= Marlborough (Anglo-French car) =

The Marlborough was a make of car sold on the British market between 1906 and 1926. For most of its life the cars were made by Malicet et Blin in France, but after World War I they were partially assembled (finished) in London and an increasing number of British parts used.

==History==
The first cars were probably supplied completely built by the French company Malicet et Blin, but over time the British content increased such that the final 2 litre car was made completely in England.

Malicet & Blin were established suppliers to the French automobile industry, including engines, gearboxes and chassis.

In 1909 T.B. André, owner of Hartford Friction disk shock absorbers, took control of the dealership, and introduced a new range of larger cars with engines ranging in size between 2210 cc and 3617 cc.

Although the company survived World War 1, they did not introduce a new model until 1922 when they used a British Anzani engine. This model was short-lived and was superseded by a French CIME powered car which continued in production until the company's demise in 1926. By 1924 T.B. Andre put his main sporting efforts into the Marlborough-Thomas which was built at Brooklands in partnership with J. G. Parry-Thomas.

==The cars==
In 1906 the first model was introduced in Britain, when C.C.C. of Taunton (Chassis Construction Company) exhibited at the London Agricultural Hall Motor Show. It was a 7 hp single-cylinder-engined car.

In 1909 a new range of larger cars was introduced by T.B. André with engines ranging in size between 2210 cc and 3617 cc. The 12 hp model was priced at £120 and had a 2.8-litre four-cylinder engine with the cylinders cast in pairs, magneto ignition, a cone clutch driving the 3-speed gearbox, with shaft drive to the rear wheels. The range included a 3.1-litre model with four cylinders, plus a 3.6-litre six-cylinder model which was priced at £350. This range was marketed until 1911.

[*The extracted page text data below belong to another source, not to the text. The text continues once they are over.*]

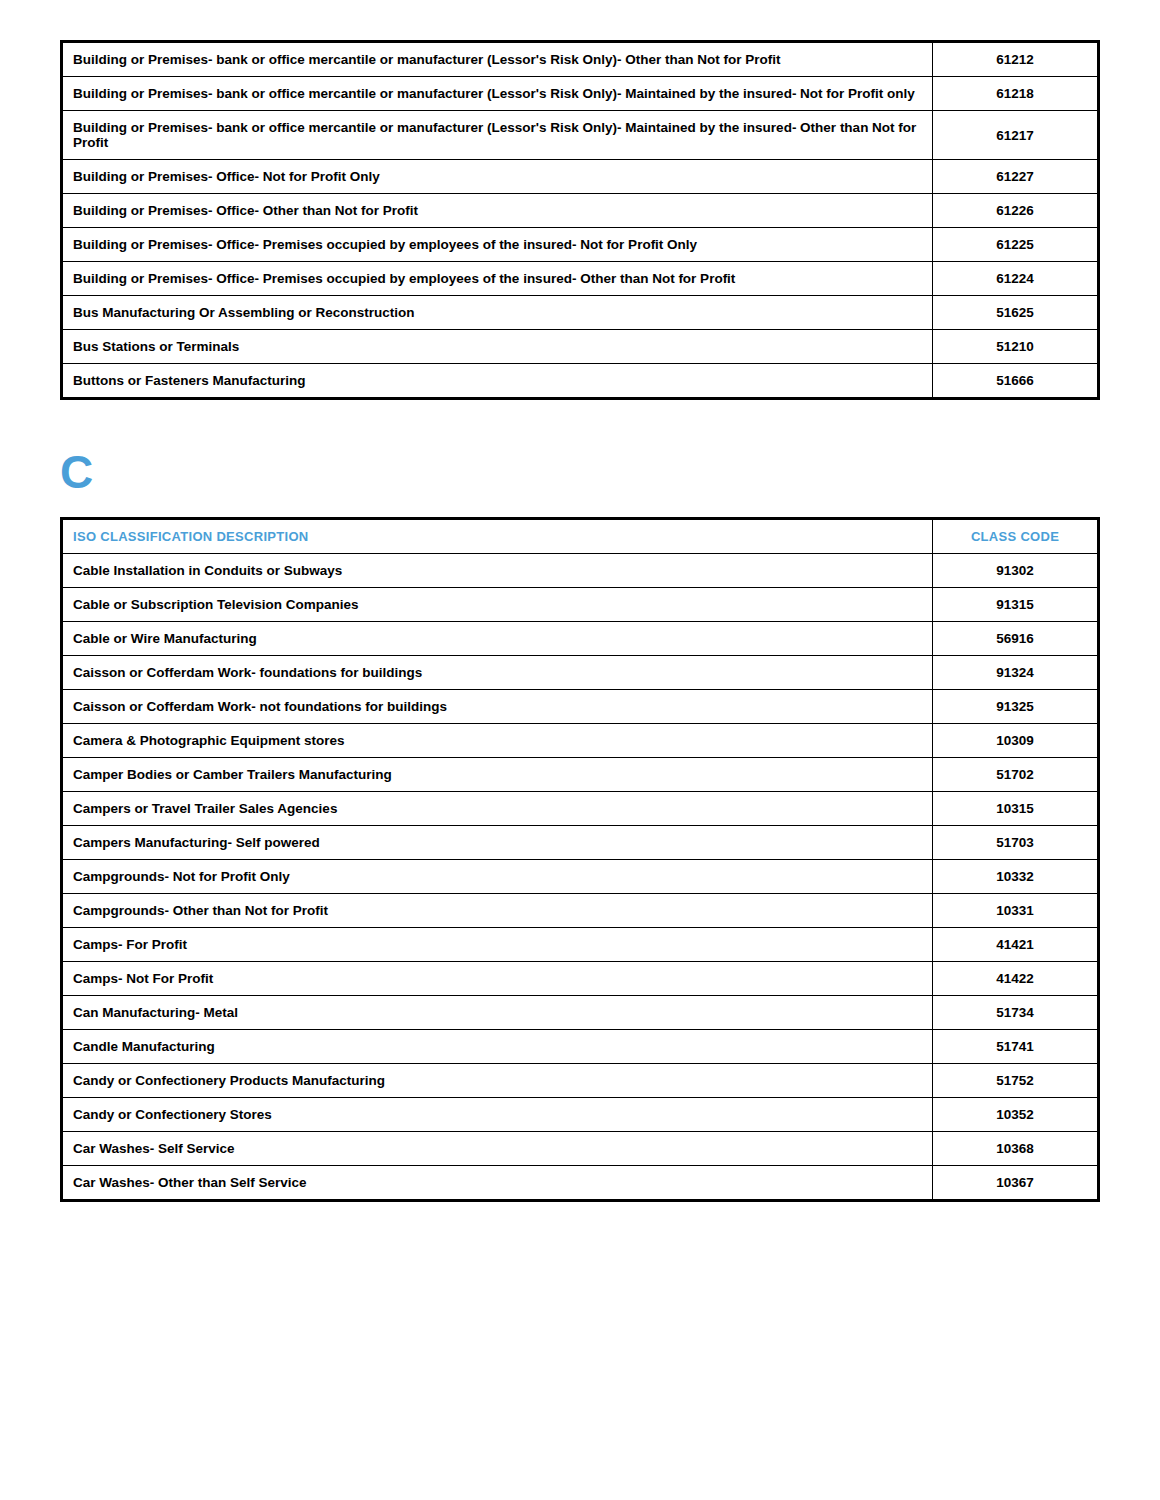| Building or Premises- bank or office mercantile or manufacturer (Lessor's Risk Only)- Other than Not for Profit | 61212 |
| Building or Premises- bank or office mercantile or manufacturer (Lessor's Risk Only)- Maintained by the insured- Not for Profit only | 61218 |
| Building or Premises- bank or office mercantile or manufacturer (Lessor's Risk Only)- Maintained by the insured- Other than Not for Profit | 61217 |
| Building or Premises- Office- Not for Profit Only | 61227 |
| Building or Premises- Office- Other than Not for Profit | 61226 |
| Building or Premises- Office- Premises occupied by employees of the insured- Not for Profit Only | 61225 |
| Building or Premises- Office- Premises occupied by employees of the insured- Other than Not for Profit | 61224 |
| Bus Manufacturing Or Assembling or Reconstruction | 51625 |
| Bus Stations or Terminals | 51210 |
| Buttons or Fasteners Manufacturing | 51666 |
C
| ISO CLASSIFICATION DESCRIPTION | CLASS CODE |
| --- | --- |
| Cable Installation in Conduits or Subways | 91302 |
| Cable or Subscription Television Companies | 91315 |
| Cable or Wire Manufacturing | 56916 |
| Caisson or Cofferdam Work- foundations for buildings | 91324 |
| Caisson or Cofferdam Work- not foundations for buildings | 91325 |
| Camera & Photographic Equipment stores | 10309 |
| Camper Bodies or Camber Trailers Manufacturing | 51702 |
| Campers or Travel Trailer Sales Agencies | 10315 |
| Campers Manufacturing- Self powered | 51703 |
| Campgrounds- Not for Profit Only | 10332 |
| Campgrounds- Other than Not for Profit | 10331 |
| Camps- For Profit | 41421 |
| Camps- Not For Profit | 41422 |
| Can Manufacturing- Metal | 51734 |
| Candle Manufacturing | 51741 |
| Candy or Confectionery Products Manufacturing | 51752 |
| Candy or Confectionery Stores | 10352 |
| Car Washes- Self Service | 10368 |
| Car Washes- Other than Self Service | 10367 |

In 1912 the company introduced one of the first cyclecars which was priced at £185 and was mostly French built. It had a 1130 cc four-cylinder, water-cooled engine, a sharp V-shaped radiator and shaft drive to the rear wheels. Its sporting potential was demonstrated when it was driven in the Cyclecar Grand Prix by Sir Francis Samuelson. The electrically equipped version with a 1.2-litre engine was priced at £275. This model was marketed again after World War I, although the specification also included rounded radiator, increased engine capacity (100cc) and four-speed gearbox.

In 1921 the pre-war light car was replaced by a 1496 cc British Anzani engined model which was equipped with rod brakes and a flat radiator. This model was replaced one year later. The Roadspeed sports version was guaranteed to exceed 60 mph.

In 1922 a smaller light car was launched with a French 1100 cc C.I.M.E. engine. By 1924 this was priced at £175. This stayed in production until the company closed in 1926.

The last model never reached customer production, but it was a British made sports car capable of 75 mph and fitted with four-wheel braking. It was equipped with a 2-litre, six-cylinder, overhead-valve Coventry Climax engine.

==T.B. André==
Theodore Bernard André, from Essex, took over the UK dealership in 1909. He was also involved in the manufacture of Silentbloc rubber bushed bearings; Hartford shock absorbers; Len Brake Co brake shoes; the Marlborough-Thomas from 1923 to 1924; plus the André car between 1933 and 1934.